ŞEYH ESAD ERBİLİ HAZRETLERİ

41 9 7
                                    

Anne ve baba tarafından seyyid olan Erbilli Şeyh Esad Efendi'nin dedesi Şeyh Hidayetullah Efendi, Mevlânâ Halid-i Bağdadi Hazretleri'nin Erbil Halifesi'dir.

Hem Nakşî hem de Kadiri icazeti alan bir âlimdir.

1883'de İstanbul'a gelir. Fatih Camii'nde ders okutur. Ünü kısa zamanda yayılan Erbilî Hazretleri'ni Abdülhamid Han'ın damadı Halid Paşa saraya davet eder, sohbetlerinden istifade eder.

İstanbul'da bütün tarikatları aynı çatı altında toplayan heyetin isteğiyle Şeyhler Heyeti'nin reisi seçilir.

Cumhuriyet'ten sonra bir kenara çekilir, zikir ve ayini terk eder. Yalnız ilmî ve dinî sohbetler yapar.

1925'te İstiklâl Mahkemeleri ile başlayan rüzgâr onu da içine alır. Zira 1930'da özellikle Nakşîler aleyhinde kampanyalar başlar.

Menemen olayında ise bir numaralı suçlu olarak gösterilir. Başlarına gelecekleri fark eden oğlu Ali Efendi babasına, "Babacığım, ben havayı beğenmiyorum. Etrafımızda uğursuz gölgeler dolaşıyor. Evimiz ve sokağımız tarassut altında. Bir tedbir alalım. Mesela köşkteki kalabalığı dağıtalım, onları memleketlerine gönderelim. Biz de göz önünden silinelim." der.

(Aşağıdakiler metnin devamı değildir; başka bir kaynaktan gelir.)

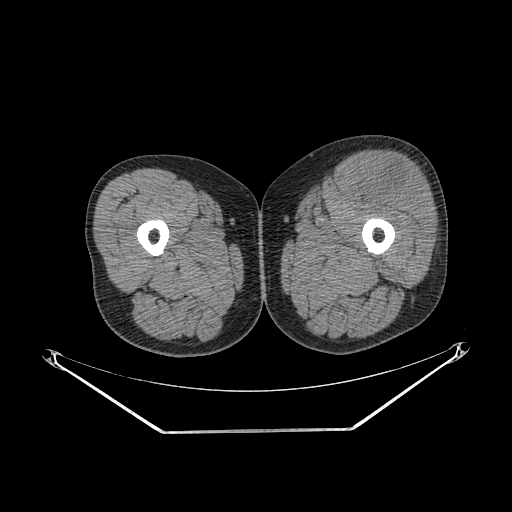
CT of an extremity soft-tissue mass (from a PET/CT study), one axial slice. Slice 229 of 267 in the series (ordered by position). Reconstruction kernel SOFT. 140 kVp. Soft-tissue window (W 400 / L 40 HU). 3.75 mm slice thickness. 512 × 512 image matrix, field of view 500 × 500 mm. Male patient. Case-level facts recorded for this patient, not image findings: histological type: extraskeletal osteosarcoma; grade: high; site of the primary tumour: right thigh.
Structures marked on this image (expert contour drawn on MRI and transferred to this co-registered scan by the dataset authors):
- gross tumour volume (mass): bounding box [x1, y1, x2, y2] px = [361, 162, 426, 209]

Esad Erbili Hazretleri ise acı bir tebessümle şu cevabı verir: "Allah'ın takdiri neyse o olacaktır. Bana öyle geliyor ki, ok yaydan çıkmış ve hakkımızda karar alınmıştır. Yani tedbir zamanı geçmiştir."

23 Aralık 1930'da tutuklanır, Menemen'e sevk edilir. İdam talebiyle yargılanır fakat o sırada yaşı 90'ı geçtiği için yürümekte bile zorlanıyordur. Cezası müebbede çevrilir. Oğlu Ali Efendi ise idam edilir.

Üremi tedavisi için Menemen'e askerî hastaneye gönderilir. Tedavisi devam ederken 4 Mart gecesinde vefat eder. İddialara göre damar içi enjeksiyon ile zehirlendiği söylenir. Cenazesi ailesine verilmez, Menemen'de defnedilir.

Vatan için İSLÂM için canını verenelere vatan haini diyenler gerçekte onlar vatan hainidir.